### About this task
Continue the text about the layered heart, starting right after its last sentence.

We have come to the end of our first series. I have been so encouraged by all of the feedback everyone has been giving us through this series, and the reports of the healing it has been for peoples lives. I know it has impacted me greatly to study it and to put it together.

Last week, Dawn talked about transparency, which could not have been a better lead-in to the Layered Heart. As we go through life, tragedy, heartbreak, disappointment, etc. we tend to put layers around our hearts… because nobody wants to be hurt over and over and over again so we put up a layer against a person… “They will never get through again… They will never hurt me again…”

but before long, somebody else, or something else, will let you down. And you put up another layer.

And soon enough, you decide to block everyone out from that part of your life, from that part of your heart, and transparency gets thrown out the window and your whole life becomes about the appearance of strength. Nobody can hurt a strong person, right?

The layered heart (or whatever you want to call it) is the number one killer of community. It stops community dead in its tracks. But Paul tells us that we should bare one another’s burdens (Galatians 6:2)… how are we suppose to bare each others burdens, if we don’t know what they are.

He tells us that we should not only look out for our interests but also for the interests of others (Philippians 2:4), and he tells the Philippian church that he hopes to hear reports of them “standing firm in ONE spirit, with one mind, STRIVING SIDE BY SIDE for the faith of the gospel (Philippians 1:27).

[Per-instance keypoint data]

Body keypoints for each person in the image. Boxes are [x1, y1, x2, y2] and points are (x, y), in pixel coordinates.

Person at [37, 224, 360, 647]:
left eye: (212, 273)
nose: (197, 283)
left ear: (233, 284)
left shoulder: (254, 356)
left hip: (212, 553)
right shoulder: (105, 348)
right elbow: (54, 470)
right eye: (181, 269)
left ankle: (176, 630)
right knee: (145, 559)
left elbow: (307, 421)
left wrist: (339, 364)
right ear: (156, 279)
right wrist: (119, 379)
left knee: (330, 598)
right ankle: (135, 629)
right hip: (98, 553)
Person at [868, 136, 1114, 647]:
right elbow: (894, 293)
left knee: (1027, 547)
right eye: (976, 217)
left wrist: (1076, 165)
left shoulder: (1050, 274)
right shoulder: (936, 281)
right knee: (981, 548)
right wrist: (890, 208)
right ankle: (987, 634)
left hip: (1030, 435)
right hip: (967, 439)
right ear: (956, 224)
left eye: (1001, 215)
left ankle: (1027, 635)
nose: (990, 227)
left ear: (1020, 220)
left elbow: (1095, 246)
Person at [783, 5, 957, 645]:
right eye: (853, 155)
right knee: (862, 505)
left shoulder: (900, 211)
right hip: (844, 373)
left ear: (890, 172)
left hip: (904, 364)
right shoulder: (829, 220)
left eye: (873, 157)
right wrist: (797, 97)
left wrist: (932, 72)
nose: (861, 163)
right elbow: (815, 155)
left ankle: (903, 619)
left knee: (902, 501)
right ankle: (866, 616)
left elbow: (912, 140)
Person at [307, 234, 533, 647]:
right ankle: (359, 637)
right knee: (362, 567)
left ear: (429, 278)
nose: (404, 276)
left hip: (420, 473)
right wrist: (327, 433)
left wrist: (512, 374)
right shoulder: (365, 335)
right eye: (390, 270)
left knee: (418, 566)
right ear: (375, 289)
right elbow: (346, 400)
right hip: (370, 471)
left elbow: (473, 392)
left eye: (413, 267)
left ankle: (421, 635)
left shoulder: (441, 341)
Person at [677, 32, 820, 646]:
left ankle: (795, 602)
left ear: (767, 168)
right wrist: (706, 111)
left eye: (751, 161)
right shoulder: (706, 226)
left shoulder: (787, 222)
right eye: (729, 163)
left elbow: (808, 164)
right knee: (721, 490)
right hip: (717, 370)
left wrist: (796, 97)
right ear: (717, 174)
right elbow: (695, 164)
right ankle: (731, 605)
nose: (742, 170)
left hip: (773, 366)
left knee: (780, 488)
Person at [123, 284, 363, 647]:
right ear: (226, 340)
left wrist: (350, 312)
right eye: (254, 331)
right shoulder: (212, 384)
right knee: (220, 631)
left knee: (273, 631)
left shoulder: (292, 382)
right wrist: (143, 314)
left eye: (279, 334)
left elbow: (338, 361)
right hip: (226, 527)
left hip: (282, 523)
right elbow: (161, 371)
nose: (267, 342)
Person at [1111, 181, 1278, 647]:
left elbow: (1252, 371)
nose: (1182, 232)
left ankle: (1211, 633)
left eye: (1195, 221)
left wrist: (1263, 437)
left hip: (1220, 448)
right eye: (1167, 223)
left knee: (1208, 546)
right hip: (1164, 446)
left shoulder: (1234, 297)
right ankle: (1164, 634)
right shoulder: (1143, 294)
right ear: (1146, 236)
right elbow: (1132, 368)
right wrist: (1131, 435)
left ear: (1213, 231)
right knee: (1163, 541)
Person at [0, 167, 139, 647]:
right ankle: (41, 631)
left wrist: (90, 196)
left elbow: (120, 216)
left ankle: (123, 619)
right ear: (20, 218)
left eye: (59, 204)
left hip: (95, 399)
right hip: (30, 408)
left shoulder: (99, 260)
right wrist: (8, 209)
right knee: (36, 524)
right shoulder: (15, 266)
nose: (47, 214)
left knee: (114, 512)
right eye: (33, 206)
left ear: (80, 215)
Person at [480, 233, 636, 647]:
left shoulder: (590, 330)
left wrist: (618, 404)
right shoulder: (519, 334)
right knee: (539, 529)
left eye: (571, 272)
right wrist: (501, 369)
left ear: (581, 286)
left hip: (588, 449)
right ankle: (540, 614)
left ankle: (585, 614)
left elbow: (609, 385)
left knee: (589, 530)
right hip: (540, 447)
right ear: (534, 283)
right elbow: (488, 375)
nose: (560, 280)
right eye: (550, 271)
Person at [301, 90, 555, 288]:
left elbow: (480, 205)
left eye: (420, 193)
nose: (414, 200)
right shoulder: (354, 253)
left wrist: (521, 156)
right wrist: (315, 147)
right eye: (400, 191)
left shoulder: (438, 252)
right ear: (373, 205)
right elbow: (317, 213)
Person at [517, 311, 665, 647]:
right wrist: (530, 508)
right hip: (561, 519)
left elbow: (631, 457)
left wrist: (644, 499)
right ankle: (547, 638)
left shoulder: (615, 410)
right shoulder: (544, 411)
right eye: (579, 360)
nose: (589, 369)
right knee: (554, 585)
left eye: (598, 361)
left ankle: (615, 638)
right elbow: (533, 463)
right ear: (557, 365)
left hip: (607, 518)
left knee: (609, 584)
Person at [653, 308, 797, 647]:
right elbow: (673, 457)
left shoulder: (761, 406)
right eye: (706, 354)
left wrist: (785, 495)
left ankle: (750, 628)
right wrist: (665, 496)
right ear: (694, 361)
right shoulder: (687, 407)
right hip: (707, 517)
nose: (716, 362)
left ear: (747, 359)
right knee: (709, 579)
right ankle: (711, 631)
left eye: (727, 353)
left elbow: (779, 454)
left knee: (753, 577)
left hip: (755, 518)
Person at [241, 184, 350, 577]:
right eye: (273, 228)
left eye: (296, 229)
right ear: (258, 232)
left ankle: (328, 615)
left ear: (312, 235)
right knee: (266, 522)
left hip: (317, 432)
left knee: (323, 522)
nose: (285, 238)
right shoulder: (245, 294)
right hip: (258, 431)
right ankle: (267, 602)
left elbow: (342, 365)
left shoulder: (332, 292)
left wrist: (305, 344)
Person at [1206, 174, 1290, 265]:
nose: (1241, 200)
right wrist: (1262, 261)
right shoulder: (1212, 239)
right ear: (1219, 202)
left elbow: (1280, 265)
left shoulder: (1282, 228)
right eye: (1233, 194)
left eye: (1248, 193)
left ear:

### Answer to this problem
I love this quote by Paul David Tripp, he says “Autonomous Christianity never works, because our spiritual life was designed by God to be a community project.”

This whole series has been about working out our minds, so we can be effective in our world. Well the church is the hope of the world. Discipleship happens in community. Life transformation happens in the context of healthy relationships… and as we work out the Intentions of our hearts, lets do it standing side by side together, striving for the faith of the gospel. Lets do it understanding that two are better than one, and a threefold cord is not quickly broken (Ecclesiastes 4:9-12).

Why do we do what we do?

We do it because we are the bride of Christ.
We are his representation here on Earth.
We are his ambassadors to the city of Detroit.

We do it because Jesus humbled himself by becoming obedient, to the point of death (Phil. 2:8).

We do it because the local church is the hope of the world. And that is us.